**THE TASK**
Could you copy every one of the records below line for line, keeping each character unchanged?

Saved data entries:

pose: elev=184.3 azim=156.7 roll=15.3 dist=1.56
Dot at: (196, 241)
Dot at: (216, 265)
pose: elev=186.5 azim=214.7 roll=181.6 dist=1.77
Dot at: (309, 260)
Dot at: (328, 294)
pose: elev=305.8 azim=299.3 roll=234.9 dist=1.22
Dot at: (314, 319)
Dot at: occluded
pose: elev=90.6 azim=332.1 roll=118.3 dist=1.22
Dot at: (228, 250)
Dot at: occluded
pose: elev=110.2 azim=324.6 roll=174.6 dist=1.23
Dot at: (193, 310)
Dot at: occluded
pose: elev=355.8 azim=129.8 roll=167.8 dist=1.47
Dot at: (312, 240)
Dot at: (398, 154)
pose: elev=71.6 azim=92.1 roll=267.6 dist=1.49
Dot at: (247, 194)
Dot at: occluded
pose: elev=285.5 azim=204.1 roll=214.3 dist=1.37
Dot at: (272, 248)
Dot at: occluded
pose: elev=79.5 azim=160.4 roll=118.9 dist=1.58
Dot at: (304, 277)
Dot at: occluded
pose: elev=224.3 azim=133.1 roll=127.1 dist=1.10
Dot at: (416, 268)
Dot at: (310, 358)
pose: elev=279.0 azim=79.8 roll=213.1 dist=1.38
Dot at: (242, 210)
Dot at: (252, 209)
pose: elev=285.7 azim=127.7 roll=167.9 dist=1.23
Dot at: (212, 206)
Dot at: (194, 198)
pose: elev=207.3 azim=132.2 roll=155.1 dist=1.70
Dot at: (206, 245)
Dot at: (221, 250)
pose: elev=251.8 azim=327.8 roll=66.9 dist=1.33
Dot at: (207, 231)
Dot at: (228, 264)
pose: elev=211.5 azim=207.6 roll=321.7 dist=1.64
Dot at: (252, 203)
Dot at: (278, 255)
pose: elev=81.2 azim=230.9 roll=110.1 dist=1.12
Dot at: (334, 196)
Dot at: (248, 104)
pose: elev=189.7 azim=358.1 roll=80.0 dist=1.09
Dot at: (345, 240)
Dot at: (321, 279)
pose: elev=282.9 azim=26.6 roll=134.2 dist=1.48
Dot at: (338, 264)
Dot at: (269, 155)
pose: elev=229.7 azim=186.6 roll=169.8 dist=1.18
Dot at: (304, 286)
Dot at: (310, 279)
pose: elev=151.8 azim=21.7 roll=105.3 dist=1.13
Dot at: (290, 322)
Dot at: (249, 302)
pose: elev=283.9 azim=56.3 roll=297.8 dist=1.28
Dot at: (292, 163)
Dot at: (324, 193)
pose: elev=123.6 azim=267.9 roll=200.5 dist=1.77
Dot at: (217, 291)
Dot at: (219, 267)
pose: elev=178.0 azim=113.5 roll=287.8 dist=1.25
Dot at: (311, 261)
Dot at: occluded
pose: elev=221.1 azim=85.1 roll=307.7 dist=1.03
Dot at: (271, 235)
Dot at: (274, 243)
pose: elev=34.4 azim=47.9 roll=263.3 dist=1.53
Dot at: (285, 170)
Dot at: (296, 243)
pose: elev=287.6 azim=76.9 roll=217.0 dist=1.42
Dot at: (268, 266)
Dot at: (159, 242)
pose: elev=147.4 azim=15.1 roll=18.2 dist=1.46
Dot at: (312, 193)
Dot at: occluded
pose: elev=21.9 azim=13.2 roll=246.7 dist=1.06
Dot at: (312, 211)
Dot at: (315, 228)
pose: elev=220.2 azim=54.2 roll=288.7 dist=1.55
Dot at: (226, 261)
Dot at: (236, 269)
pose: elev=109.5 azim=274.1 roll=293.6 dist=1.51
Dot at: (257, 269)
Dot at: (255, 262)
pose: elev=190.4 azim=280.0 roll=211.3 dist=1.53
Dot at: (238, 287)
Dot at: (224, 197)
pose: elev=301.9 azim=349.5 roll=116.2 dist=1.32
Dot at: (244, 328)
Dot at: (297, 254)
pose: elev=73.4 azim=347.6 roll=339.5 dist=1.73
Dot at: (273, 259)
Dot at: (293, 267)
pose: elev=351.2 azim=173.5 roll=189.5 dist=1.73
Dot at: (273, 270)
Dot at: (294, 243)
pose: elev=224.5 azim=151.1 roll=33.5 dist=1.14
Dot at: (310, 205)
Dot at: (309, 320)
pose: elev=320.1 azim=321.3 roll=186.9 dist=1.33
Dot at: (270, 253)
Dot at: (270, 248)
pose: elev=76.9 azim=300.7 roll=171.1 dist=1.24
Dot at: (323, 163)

**RESULT OF THE EXERCISE**
pose: elev=184.3 azim=156.7 roll=15.3 dist=1.56
Dot at: (196, 241)
Dot at: (216, 265)
pose: elev=186.5 azim=214.7 roll=181.6 dist=1.77
Dot at: (309, 260)
Dot at: (328, 294)
pose: elev=305.8 azim=299.3 roll=234.9 dist=1.22
Dot at: (314, 319)
Dot at: occluded
pose: elev=90.6 azim=332.1 roll=118.3 dist=1.22
Dot at: (228, 250)
Dot at: occluded
pose: elev=110.2 azim=324.6 roll=174.6 dist=1.23
Dot at: (193, 310)
Dot at: occluded
pose: elev=355.8 azim=129.8 roll=167.8 dist=1.47
Dot at: (312, 240)
Dot at: (398, 154)
pose: elev=71.6 azim=92.1 roll=267.6 dist=1.49
Dot at: (247, 194)
Dot at: occluded
pose: elev=285.5 azim=204.1 roll=214.3 dist=1.37
Dot at: (272, 248)
Dot at: occluded
pose: elev=79.5 azim=160.4 roll=118.9 dist=1.58
Dot at: (304, 277)
Dot at: occluded
pose: elev=224.3 azim=133.1 roll=127.1 dist=1.10
Dot at: (416, 268)
Dot at: (310, 358)
pose: elev=279.0 azim=79.8 roll=213.1 dist=1.38
Dot at: (242, 210)
Dot at: (252, 209)
pose: elev=285.7 azim=127.7 roll=167.9 dist=1.23
Dot at: (212, 206)
Dot at: (194, 198)
pose: elev=207.3 azim=132.2 roll=155.1 dist=1.70
Dot at: (206, 245)
Dot at: (221, 250)
pose: elev=251.8 azim=327.8 roll=66.9 dist=1.33
Dot at: (207, 231)
Dot at: (228, 264)
pose: elev=211.5 azim=207.6 roll=321.7 dist=1.64
Dot at: (252, 203)
Dot at: (278, 255)
pose: elev=81.2 azim=230.9 roll=110.1 dist=1.12
Dot at: (334, 196)
Dot at: (248, 104)
pose: elev=189.7 azim=358.1 roll=80.0 dist=1.09
Dot at: (345, 240)
Dot at: (321, 279)
pose: elev=282.9 azim=26.6 roll=134.2 dist=1.48
Dot at: (338, 264)
Dot at: (269, 155)
pose: elev=229.7 azim=186.6 roll=169.8 dist=1.18
Dot at: (304, 286)
Dot at: (310, 279)
pose: elev=151.8 azim=21.7 roll=105.3 dist=1.13
Dot at: (290, 322)
Dot at: (249, 302)
pose: elev=283.9 azim=56.3 roll=297.8 dist=1.28
Dot at: (292, 163)
Dot at: (324, 193)
pose: elev=123.6 azim=267.9 roll=200.5 dist=1.77
Dot at: (217, 291)
Dot at: (219, 267)
pose: elev=178.0 azim=113.5 roll=287.8 dist=1.25
Dot at: (311, 261)
Dot at: occluded
pose: elev=221.1 azim=85.1 roll=307.7 dist=1.03
Dot at: (271, 235)
Dot at: (274, 243)
pose: elev=34.4 azim=47.9 roll=263.3 dist=1.53
Dot at: (285, 170)
Dot at: (296, 243)
pose: elev=287.6 azim=76.9 roll=217.0 dist=1.42
Dot at: (268, 266)
Dot at: (159, 242)
pose: elev=147.4 azim=15.1 roll=18.2 dist=1.46
Dot at: (312, 193)
Dot at: occluded
pose: elev=21.9 azim=13.2 roll=246.7 dist=1.06
Dot at: (312, 211)
Dot at: (315, 228)
pose: elev=220.2 azim=54.2 roll=288.7 dist=1.55
Dot at: (226, 261)
Dot at: (236, 269)
pose: elev=109.5 azim=274.1 roll=293.6 dist=1.51
Dot at: (257, 269)
Dot at: (255, 262)
pose: elev=190.4 azim=280.0 roll=211.3 dist=1.53
Dot at: (238, 287)
Dot at: (224, 197)
pose: elev=301.9 azim=349.5 roll=116.2 dist=1.32
Dot at: (244, 328)
Dot at: (297, 254)
pose: elev=73.4 azim=347.6 roll=339.5 dist=1.73
Dot at: (273, 259)
Dot at: (293, 267)
pose: elev=351.2 azim=173.5 roll=189.5 dist=1.73
Dot at: (273, 270)
Dot at: (294, 243)
pose: elev=224.5 azim=151.1 roll=33.5 dist=1.14
Dot at: (310, 205)
Dot at: (309, 320)
pose: elev=320.1 azim=321.3 roll=186.9 dist=1.33
Dot at: (270, 253)
Dot at: (270, 248)
pose: elev=76.9 azim=300.7 roll=171.1 dist=1.24
Dot at: (323, 163)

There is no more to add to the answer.